Exercise brief —
Transcribe, word for word and without additions, each line below from the one containing "ring mcp: (919, 1037)" through the one containing "index dip: (1101, 981)", both ends included.

Pose landmark coordinates —
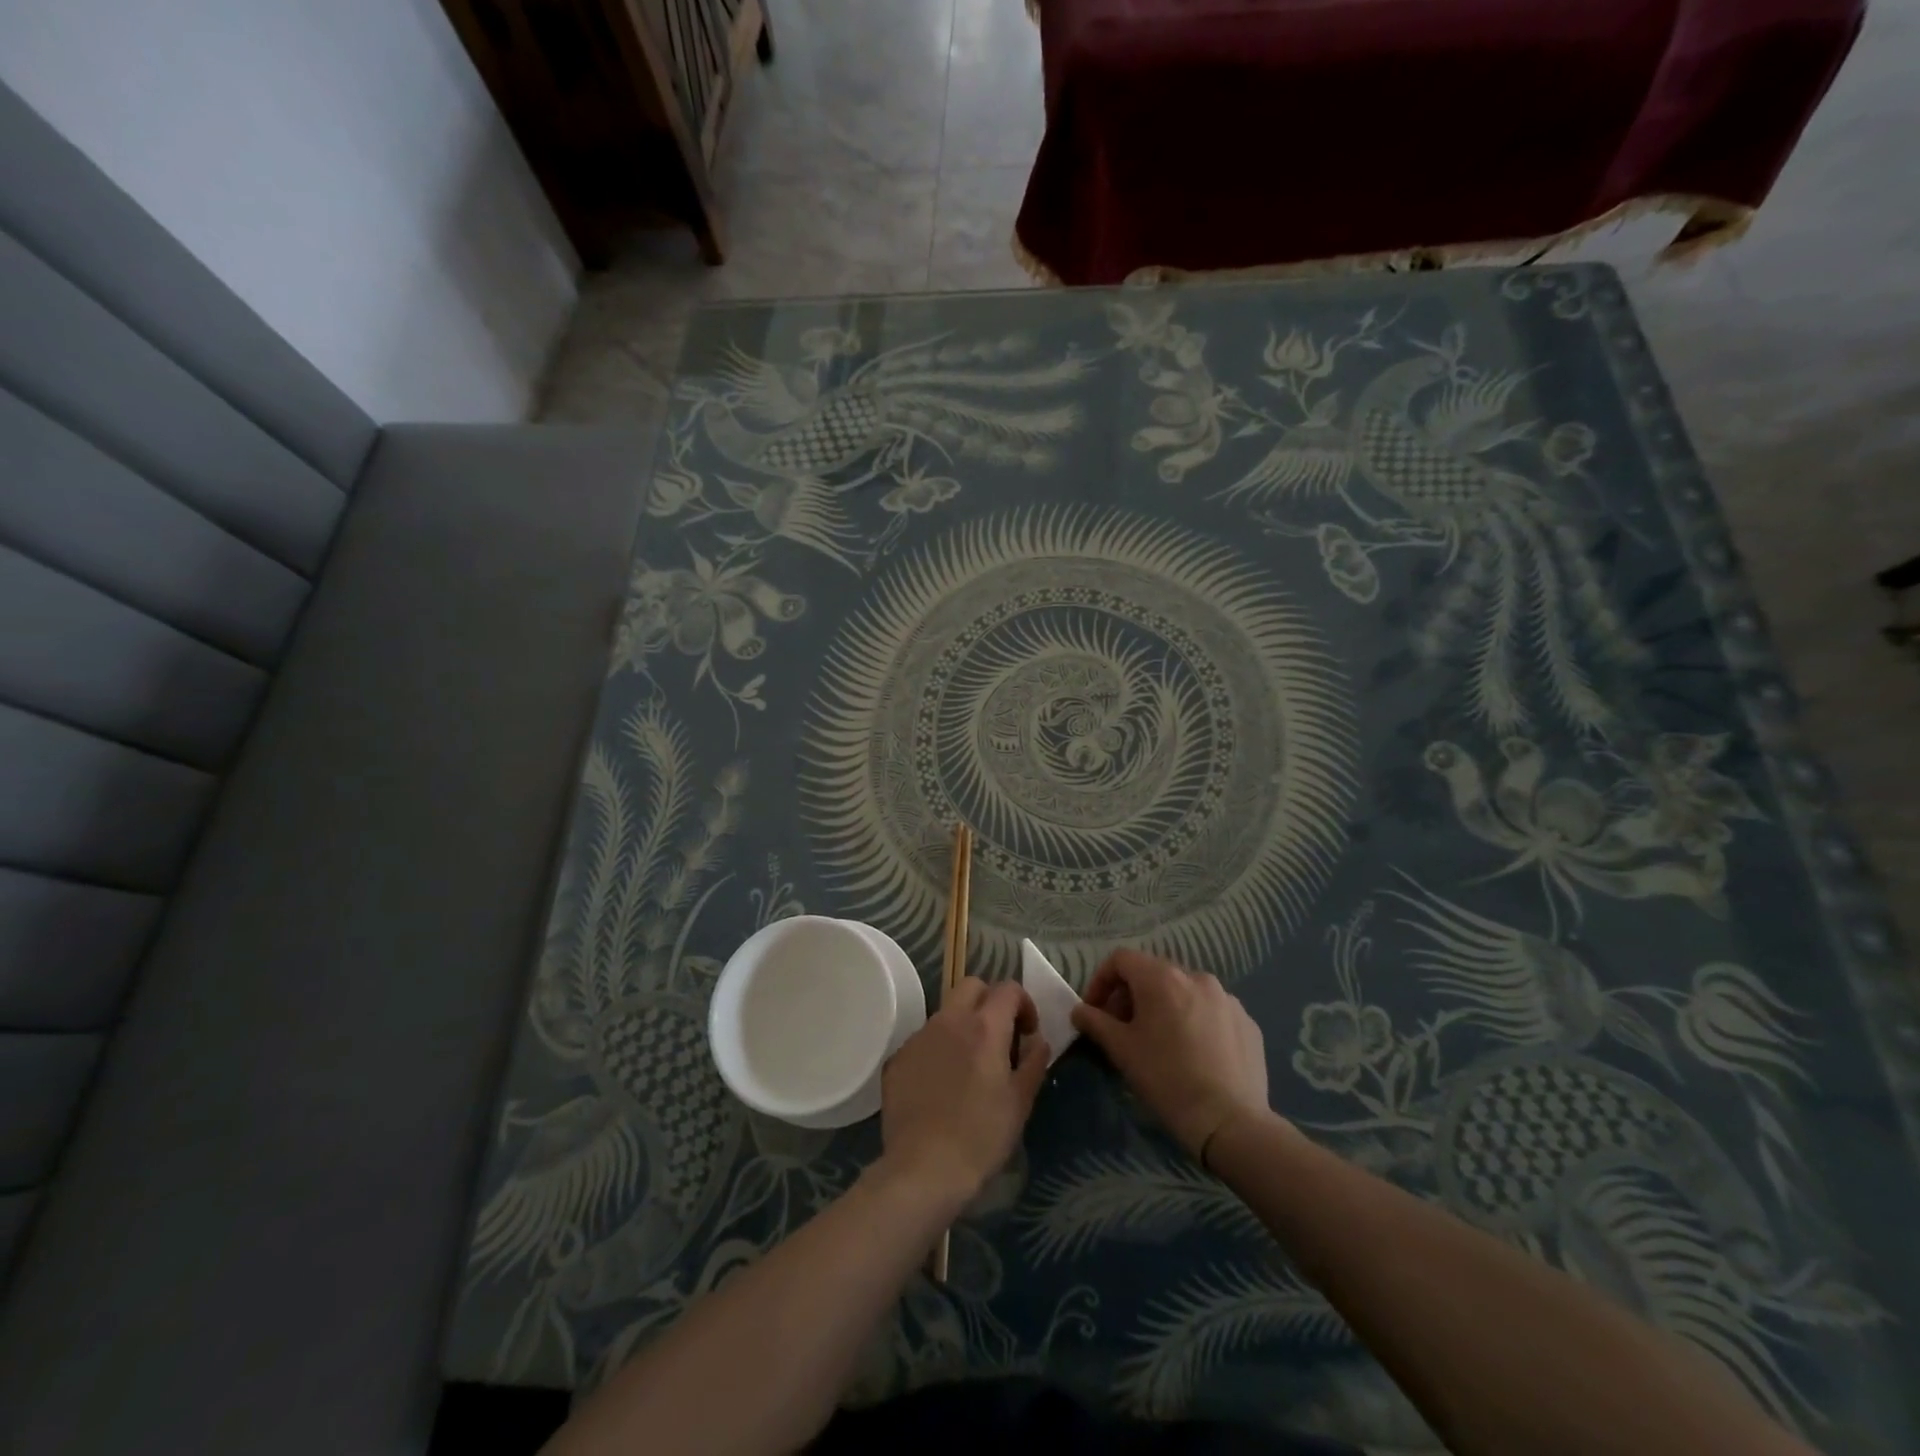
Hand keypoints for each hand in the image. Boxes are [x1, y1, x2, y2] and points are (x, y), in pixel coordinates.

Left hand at [880, 978, 1047, 1200]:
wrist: (923, 1169)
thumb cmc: (981, 1136)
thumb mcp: (1020, 1102)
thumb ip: (1033, 1062)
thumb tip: (1037, 1040)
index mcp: (984, 1026)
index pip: (1008, 989)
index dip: (1023, 1004)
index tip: (1028, 1032)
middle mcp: (949, 1020)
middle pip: (971, 986)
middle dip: (990, 1001)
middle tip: (999, 1037)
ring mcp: (919, 1037)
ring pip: (945, 1013)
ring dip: (962, 1025)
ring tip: (969, 1065)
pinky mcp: (898, 1058)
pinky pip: (924, 1040)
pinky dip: (938, 1050)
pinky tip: (941, 1085)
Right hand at [1071, 949, 1270, 1160]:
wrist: (1230, 1123)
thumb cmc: (1167, 1079)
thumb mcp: (1122, 1050)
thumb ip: (1095, 1022)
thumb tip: (1080, 1010)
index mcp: (1162, 978)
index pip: (1121, 959)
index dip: (1101, 981)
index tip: (1095, 1011)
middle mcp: (1196, 977)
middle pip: (1153, 973)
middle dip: (1131, 996)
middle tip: (1122, 1029)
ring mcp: (1227, 998)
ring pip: (1184, 992)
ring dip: (1164, 1007)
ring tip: (1159, 1042)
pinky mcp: (1247, 1022)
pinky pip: (1210, 1011)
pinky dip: (1194, 1021)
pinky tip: (1193, 1054)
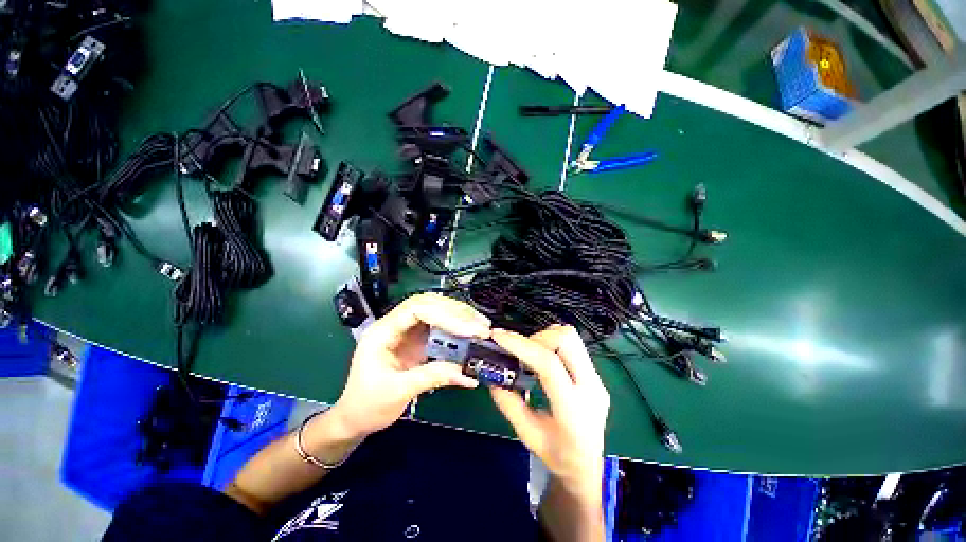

Task answer —
ring mcp: (919, 1037)
ring pip: (945, 1013)
ring dip: (962, 1025)
ring tip: (969, 1065)
pinky mcp: (898, 1058)
pinky pip: (924, 1040)
pinky dip: (938, 1050)
pinky tip: (941, 1085)
Right hand at [1071, 949, 1270, 1160]:
wrist: (1230, 1123)
thumb cmc: (1167, 1079)
thumb mcp: (1122, 1050)
thumb ip: (1095, 1022)
thumb tip: (1080, 1010)
index mcp: (1162, 978)
index pip: (1121, 959)
index dip: (1101, 981)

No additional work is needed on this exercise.